Delta function potential I: Solving for the bound state  Summary and Q&A
TL;DR
The video explains how to calculate the bound state energy for a Schrodinger equation with a delta function potential using integration and the discontinuity condition.
Questions & Answers
Q: How is the wave function for the system determined?
The wave function is determined to be a continuous function that decays exponentially on both sides of the origin. It is symmetric and can be represented as e to the minus kappa x, where kappa is a constant.
Q: What is the significance of the delta function potential intensity appearing in the numerator of the discontinuity equation?
The appearance of the delta function potential intensity in the numerator is a positive sign as it indicates that the bound state becomes deeper and more strongly bound as the potential becomes stronger. If it appeared in the denominator, it would imply an unphysical behavior where the bound state becomes less bound as the potential deepens.

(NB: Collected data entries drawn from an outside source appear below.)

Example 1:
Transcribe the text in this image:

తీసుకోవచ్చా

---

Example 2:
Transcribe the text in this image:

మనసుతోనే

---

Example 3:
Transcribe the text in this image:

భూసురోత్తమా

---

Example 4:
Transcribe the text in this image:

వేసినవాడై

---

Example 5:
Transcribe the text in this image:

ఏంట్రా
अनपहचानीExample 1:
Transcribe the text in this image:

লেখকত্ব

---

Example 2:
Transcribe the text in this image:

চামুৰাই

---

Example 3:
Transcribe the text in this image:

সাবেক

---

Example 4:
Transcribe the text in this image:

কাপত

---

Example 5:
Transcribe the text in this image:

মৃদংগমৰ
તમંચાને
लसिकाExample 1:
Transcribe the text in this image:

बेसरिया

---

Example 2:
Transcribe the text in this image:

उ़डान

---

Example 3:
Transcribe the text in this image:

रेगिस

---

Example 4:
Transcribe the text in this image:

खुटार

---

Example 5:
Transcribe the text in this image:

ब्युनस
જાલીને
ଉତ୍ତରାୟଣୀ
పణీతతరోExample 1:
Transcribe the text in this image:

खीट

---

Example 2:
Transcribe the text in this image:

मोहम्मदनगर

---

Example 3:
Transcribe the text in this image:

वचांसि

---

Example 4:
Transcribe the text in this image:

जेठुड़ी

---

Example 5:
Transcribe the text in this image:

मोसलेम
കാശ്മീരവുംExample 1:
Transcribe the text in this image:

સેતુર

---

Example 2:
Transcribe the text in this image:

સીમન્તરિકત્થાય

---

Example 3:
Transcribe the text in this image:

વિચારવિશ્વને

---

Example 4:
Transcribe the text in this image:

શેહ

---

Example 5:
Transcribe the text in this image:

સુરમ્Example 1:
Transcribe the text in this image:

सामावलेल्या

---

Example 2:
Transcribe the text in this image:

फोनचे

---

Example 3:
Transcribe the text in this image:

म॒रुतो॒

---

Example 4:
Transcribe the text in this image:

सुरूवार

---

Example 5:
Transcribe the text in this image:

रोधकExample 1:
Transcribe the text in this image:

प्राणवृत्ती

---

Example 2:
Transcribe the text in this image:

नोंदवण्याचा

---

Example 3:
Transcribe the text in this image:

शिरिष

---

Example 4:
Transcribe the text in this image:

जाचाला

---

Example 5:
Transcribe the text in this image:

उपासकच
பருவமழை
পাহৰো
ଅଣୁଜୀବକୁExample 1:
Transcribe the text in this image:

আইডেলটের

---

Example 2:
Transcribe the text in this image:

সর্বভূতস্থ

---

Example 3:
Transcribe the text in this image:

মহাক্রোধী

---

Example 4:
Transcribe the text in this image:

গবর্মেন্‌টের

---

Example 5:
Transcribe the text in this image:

Q: How is the discontinuity condition for the delta function potential derived?
The discontinuity condition is derived by integrating the Schrodinger equation from a small positive value to zero and taking the limit as the interval approaches zero. This results in a discontinuity in the derivative at zero, which is proportional to the value of the wave function at zero.
Q: How is the bound state energy calculated for the system?

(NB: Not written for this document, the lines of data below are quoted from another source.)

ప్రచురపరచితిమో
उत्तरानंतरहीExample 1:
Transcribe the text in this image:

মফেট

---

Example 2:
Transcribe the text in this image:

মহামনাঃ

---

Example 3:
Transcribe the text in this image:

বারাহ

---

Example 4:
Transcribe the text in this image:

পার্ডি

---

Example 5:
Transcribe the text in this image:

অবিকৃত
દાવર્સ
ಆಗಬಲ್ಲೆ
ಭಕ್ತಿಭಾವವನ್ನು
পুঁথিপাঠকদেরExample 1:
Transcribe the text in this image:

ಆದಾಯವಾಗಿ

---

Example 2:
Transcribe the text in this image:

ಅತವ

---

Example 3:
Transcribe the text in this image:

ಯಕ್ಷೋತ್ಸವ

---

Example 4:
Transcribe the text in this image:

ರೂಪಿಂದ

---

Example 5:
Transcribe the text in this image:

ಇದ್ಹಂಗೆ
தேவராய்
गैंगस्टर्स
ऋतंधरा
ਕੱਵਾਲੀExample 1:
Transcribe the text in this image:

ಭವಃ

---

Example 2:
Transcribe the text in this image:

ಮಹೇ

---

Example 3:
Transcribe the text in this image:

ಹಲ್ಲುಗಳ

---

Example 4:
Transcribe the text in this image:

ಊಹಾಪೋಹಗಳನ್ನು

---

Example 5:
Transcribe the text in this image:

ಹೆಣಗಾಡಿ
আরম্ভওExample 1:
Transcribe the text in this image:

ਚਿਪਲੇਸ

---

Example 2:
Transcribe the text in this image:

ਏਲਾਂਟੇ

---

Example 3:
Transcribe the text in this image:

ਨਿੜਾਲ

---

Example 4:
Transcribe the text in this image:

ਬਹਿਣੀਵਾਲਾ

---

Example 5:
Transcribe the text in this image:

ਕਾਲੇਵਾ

The bound state energy is calculated by solving for the value of kappa, which is equal to m alpha over h squared, where m is the mass of the particle and alpha is the intensity of the delta function potential. The energy is then determined to be minus one half times m alpha squared.
Summary & Key Takeaways

The wave function for the system is determined to be a continuous function that decays exponentially on both sides of the origin.

The delta function potential is analyzed by integrating the Schrodinger equation from a small positive value to zero and taking the limit as the interval approaches zero.

By evaluating the discontinuity in the derivative at zero, it is found that the bound state energy is equal to minus one half times the proportional constant.